Ветлугин хотел что-то спросить, но Дубровин опередил его:
— Все будет как надо. Не беспокойся... — Он поднялся из-за стола, потянулся, хрустнув плечами. — Ну, что же? Наверно, не грех и отдохнуть. На полу придется, Иван Николаевич...
Ветлугин тоже вылез из-за стола, оглядел горницу.
— Бедновато живете, товарищ майор. И квартиренка, кажется, не того...
— До войны, говорят, хомутная была в этой избе. Рядом конюшни горкомхоза стояли. Ничего, бывает хуже. Не в этом счастье, Иван Николаевич, — Дубровин стащил с печки дырявый войлок, расстелил его у стены. Принес две подушки. Когда легли, он сказал: — Барахла не жалко, да и было у меня его — сам знаешь, какая недвижимость у пограничников: все в три чемодана убиралось. Один чемодан мой, второй — жены, а в третьем — распашонки да резиновые зайчики. Семью два месяца, как нашел. Всякую надежду уже потерял. И вдруг — счастье. А сынишку старшего потерял. Отбежал от матери во время бомбежки и — все. В первый же день войны. Мать чуть не умерла с горя. А я вот в госпитале узнал...
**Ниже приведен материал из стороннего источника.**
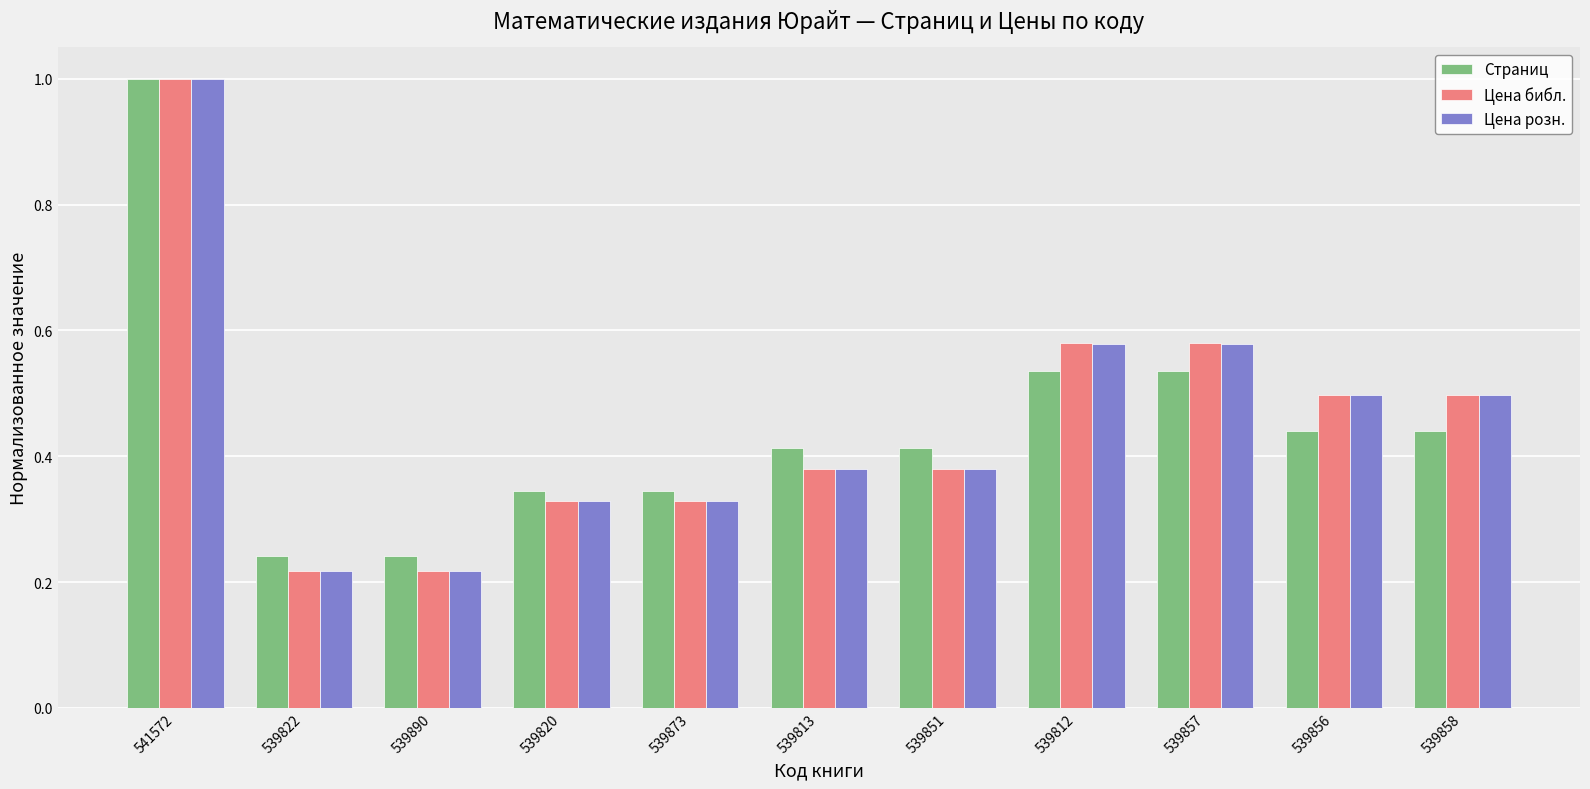

What are all the series names shown in the legend?

Страниц, Цена библ., Цена розн.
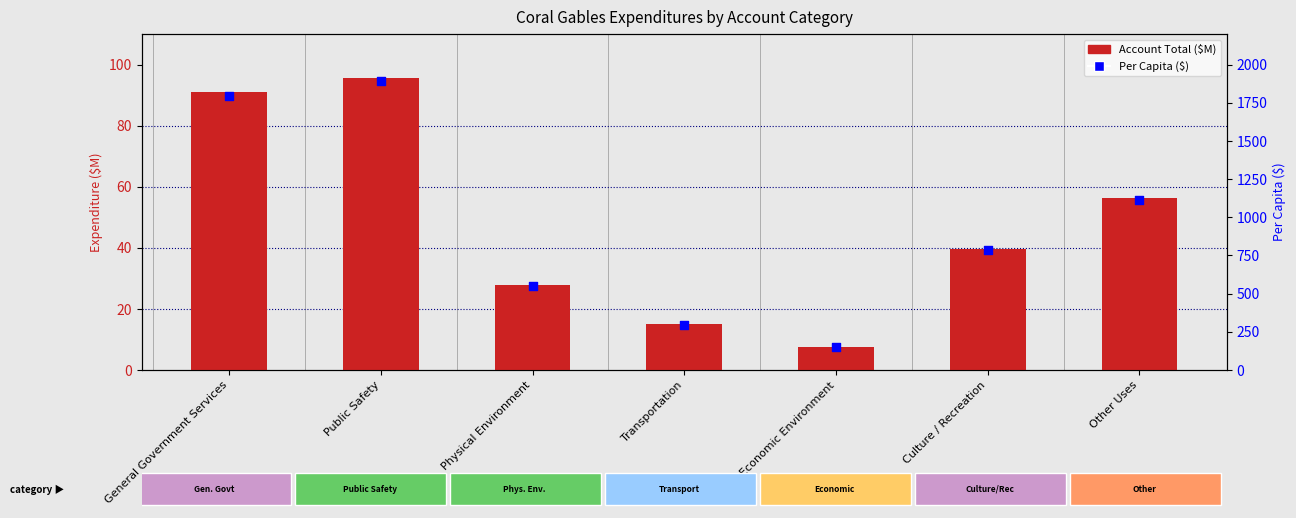

Which series contains the lowest Y value?

Account Total ($M)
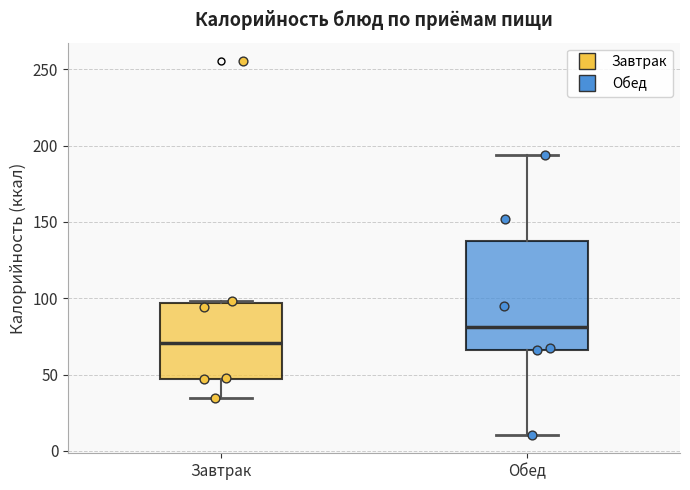

Where does the upper whisker of the box for Обед end on the y-axis? The values are not printed on the chart, so give them approximately, as read against the axis.

195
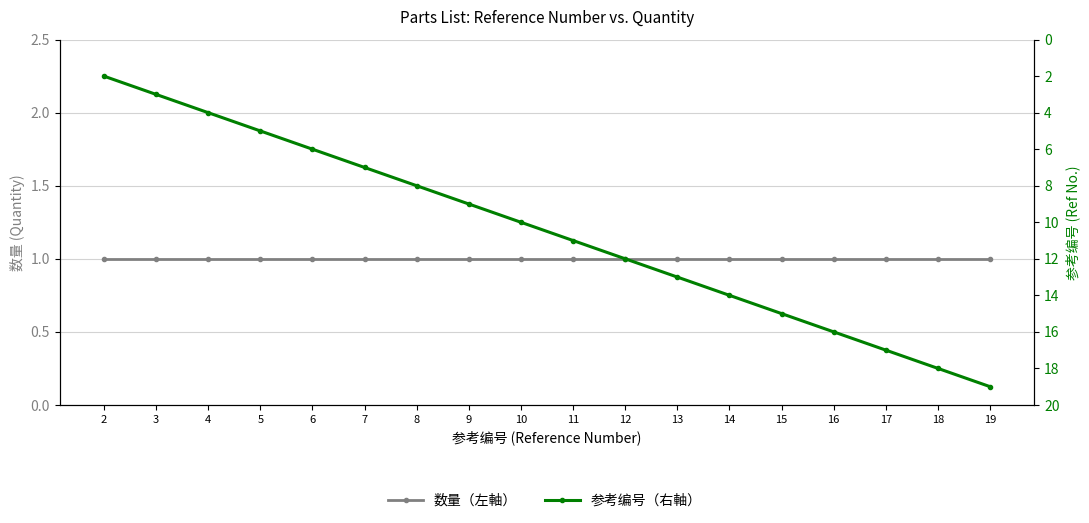

Reading left to right, list all the values displayed in this chart.

数量（左軸）: 1	1	1	1	1	1	1	1	1	1	1	1	1	1	1	1	1	1
参考编号（右軸）: 2	3	4	5	6	7	8	9	10	11	12	13	14	15	16	17	18	19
Где-то тикали ходики. Спокойно и тихо посапывали за ситцевой занавеской домочадцы. А в окно уже заглядывало серое и пока еще не звонкое утро. Ветлугин вспомнил, как три года назад он провожал с пограничной заставы своего начальника — капитана Дубровина. Провожал на новую западную границу. А весной сорок первого и сам старшина Ветлугин уехал с заставы. И уж конечно он никогда не думал, что суровая военная судьба снова сведет их — начальника и старшину. И где! Чуть не на той же затерянной в таежных горах заставе. Но уже в ином служебном качестве.